Sen. Elizabeth Warren (D-Mass.), an ardent supporter of abortion, is declaring war on crisis pregnancy centers.
Crisis pregnancy centers are pro-life clinics where women find help navigating pregnancy. CPCs offer counseling, financial and educational resources, and parenting help and even provide adoption referrals. Some CPCs are medical clinics that provide pregnancy-related health care.
Abortion advocates loathe CPCs because they help women find solutions to pregnancy that do not include abortion.
What did Warren say?
Speaking at a roundtable with abortion advocates last week, Warren outright lied about crisis pregnancy centers, claiming CPCs wish women "harm."
"Here in Massachusetts, these so-called crisis pregnancy centers outnumber genuine abortion clinics by 3 to 1," Warren said, WCVP-TV reported. "They are giving it over to people who wish them harm. And that has to stop. We need to put a stop to that in Massachusetts right now."
The harm, according to Warren, is receiving care that may not end in abortion.
She claimed CPCs deploy a "bait-and-switch" approach in which pregnant women go to CPCs seeking abortions, but are eventually persuaded against terminating their unborn children, WCVP reported.
Last month, one day before the Supreme Court overturned Roe v.

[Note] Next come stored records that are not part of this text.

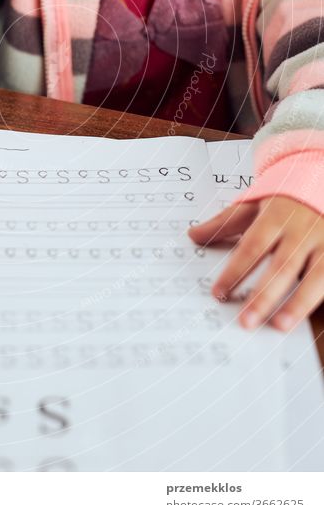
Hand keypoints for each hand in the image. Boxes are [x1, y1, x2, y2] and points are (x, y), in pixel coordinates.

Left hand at [188, 196, 323, 330]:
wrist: (322, 179)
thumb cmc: (284, 199)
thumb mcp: (253, 204)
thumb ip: (224, 223)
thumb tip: (193, 235)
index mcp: (276, 217)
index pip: (252, 247)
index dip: (235, 271)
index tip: (219, 293)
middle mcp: (302, 231)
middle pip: (281, 266)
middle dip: (263, 295)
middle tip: (246, 321)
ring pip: (315, 276)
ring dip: (298, 303)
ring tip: (279, 325)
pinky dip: (321, 298)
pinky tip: (311, 319)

Wade, Warren introduced legislation with other Democratic lawmakers to "to crack down" on "disinformation" from CPCs.
The alleged disinformation is related to how many CPCs encourage women not to abort their unborn children.
"This bill directs the Federal Trade Commission (FTC) to issue rules to prohibit deceptive or misleading advertising related to the provision of abortion services," Warren explained in a press release. "The bill also authorizes the FTC to enforce these rules and collect penalties from organizations in violation."
In promoting the bill, Warren suggested there needs to be a "crackdown" on CPCs.
What is the hypocrisy?
Editors of National Review published an essay on Thursday highlighting the hypocritical nature of Warren's stance.
Abortion supporters often claim that they’re “pro-choice,” not “pro-abortion,” a claim that regularly collides with their actual policies. When government policy is bent relentlessly to favor abortion, supporting a woman’s “right to choose” abortion isn’t distinct in any meaningful way from supporting abortion itself.
But abortion supporters reveal how shallow their “pro-choice” ideology is when they oppose helping pregnant mothers make, or even learn about, any choice other than abortion.
Opposition to CPCs from pro-abortion advocates makes sense: They actually work.
According to the Charlotte Lozier Institute, pro-life CPCs helped save more than 828,000 lives between 2016 and 2020, and millions of others since the first center opened more than 50 years ago.